Wednesday, December 17, 2003

... But Is It Fiscally Responsible?


Obviously, by now anybody who even occasionally reads a newspaper is familiar with the now-controvercial deal between Boeing and the USAF for the Air Force to "lease" a fleet of 100 new refueling tankers, at a cost of between $26 billion to $37 billion. As an editorial in USA Today states,
Proponents of the lease deal concluded it had a better chance of winning congressional approval than a standard purchase of tankers for at least $150 million apiece because the initial costs would be less. But the eventual price could be as much as $5.7 billion more than a purchase, according to Congress' own budget experts. That's the cost of running all federal courts for a year.

The editorial notes that, despite the costs and questions about whether new tankers are actually needed, legislation to lease them "flew through Congress" and included a provision which "specifically awarded the contract to Boeing, short-circuiting the normal bidding process"
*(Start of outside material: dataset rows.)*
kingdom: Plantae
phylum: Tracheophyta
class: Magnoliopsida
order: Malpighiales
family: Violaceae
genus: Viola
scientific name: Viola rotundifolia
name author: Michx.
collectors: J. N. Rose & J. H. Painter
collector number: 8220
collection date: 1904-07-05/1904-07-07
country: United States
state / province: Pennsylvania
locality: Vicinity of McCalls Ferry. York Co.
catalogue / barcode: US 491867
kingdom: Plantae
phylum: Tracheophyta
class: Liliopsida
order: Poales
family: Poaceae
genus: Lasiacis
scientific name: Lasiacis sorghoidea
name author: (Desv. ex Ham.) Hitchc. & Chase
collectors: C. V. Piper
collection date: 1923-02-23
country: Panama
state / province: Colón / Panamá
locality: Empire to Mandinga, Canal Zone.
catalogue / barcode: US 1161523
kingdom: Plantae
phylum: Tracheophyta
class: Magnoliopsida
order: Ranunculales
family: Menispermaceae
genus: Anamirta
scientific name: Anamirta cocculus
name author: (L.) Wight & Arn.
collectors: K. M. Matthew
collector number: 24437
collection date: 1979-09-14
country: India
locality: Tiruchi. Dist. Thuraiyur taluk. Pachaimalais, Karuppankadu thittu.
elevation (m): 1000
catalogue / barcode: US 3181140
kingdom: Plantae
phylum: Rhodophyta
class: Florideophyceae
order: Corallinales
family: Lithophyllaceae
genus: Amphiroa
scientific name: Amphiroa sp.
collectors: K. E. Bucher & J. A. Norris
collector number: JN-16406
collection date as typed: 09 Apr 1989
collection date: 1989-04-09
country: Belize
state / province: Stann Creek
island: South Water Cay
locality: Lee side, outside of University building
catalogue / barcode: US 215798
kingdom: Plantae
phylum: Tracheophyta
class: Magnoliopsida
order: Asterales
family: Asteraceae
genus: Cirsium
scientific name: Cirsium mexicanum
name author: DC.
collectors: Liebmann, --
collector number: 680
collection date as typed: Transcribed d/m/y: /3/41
A revised deal, after the scandal broke, called for purchasing eighty tankers and leasing twenty. Boeing fired the executive and former Pentagon employee who exercised (to put it nicely) questionable ethics when they negotiated the deal.

Rep. Norm Dicks, D-Washington, "a senior member of the House Defense Appropriations Subcommittee and co-chairman of the Congressional Airpower Caucus", argues in favor of the deal. (Not mentioned in his comments: the tankers are to be built in Washington in Dicks' district, and that he has received significant campaign contributions from Boeing.) Dicks argues:
Third, although the chairman of the Joint Chiefs of Staff says we need an additional $30 billion to $40 billion annually to modernize military equipment, neither the Bush administration nor the Clinton administration provided adequate levels of procurement funding. So Congress - not Boeing - developed the creative tanker-lease arrangement, now structured as a plan to lease 20 planes and purchase 80.

What has not been emphasized enough is that this is a very good deal for the government: The Air Force will pay less than any other customer for the 767 airframes. It's a guaranteed price, millions less than other nations are paying for the same planes.

The easy retorts to this are that, if the tankers truly are needed, Congress would authorize the money to purchase all 100 of the new tankers. First, it can't be that much cheaper even in the short-term to purchase 80 and lease 20. Second, it is not a good long-term deal to lease the tankers - it costs the taxpayer a lot more. In terms of Boeing providing "a good deal", when was the last time it had a customer who wanted to make an outright purchase of even 20 jets of this size, let alone 80 or 100. The government should get an excellent deal - and if the price is so great, it seems that it wouldn't have been necessary to award Boeing a "no bid" contract.

But, leaving aside issues of pork, unethical backroom deals, and even of corruption, what bothers me the most about this deal is its fiscal irresponsibility. Leasing is great if you can't afford to buy, and can even present significant tax advantages for business. Major airlines typically lease their entire fleets for a variety of reasons, including the tax deductions and their ability to shift the massive debt they would otherwise have to directly float off of their books. But when you can afford to buy, particularly when you are the tax collecter and not a taxpayer, it really makes no sense to lease.

The purpose of a lease such as this is to hide the true cost of the planes, and to shift the cost onto future budgets (and Presidents). It's a bad precedent, as if this one lease deal is followed by an increasing number of similar deals, a President can effectively float a massive invisible budget deficit - burdening future administrations with the cost of future lease payments. While such budget trickery may serve airlines well, as they hide massive debt that might otherwise deflate the value of their stock, investors are aware of this trick so nobody is really fooled. But even now, the U.S. government intentionally confuses its budget picture so as to hide the true magnitude of its present and future debts - and there are no shares of stock or class of professional investors who can give the budget even the limited "reality check" offered by the stock market.

What it boils down to for me is this: I like fiscal responsibility. I like balanced budgets. While I recognize that running a deficit is not always a bad thing - and sometimes it is the only way to afford important new infrastructure - I am not a fan of incurring debt "for the sake of incurring debt" or worse, in order to hide the debt from those who ultimately will be called upon to pay it back. From my perspective, tying the hands of future administrations by burdening them with obligations that should be paid in the present is worse than simply running an oversized deficit. If Bush and Congress are afraid of admitting the true size of the budget deficit, perhaps they should step aside and let some fiscally responsible individuals take over the financial management of our country.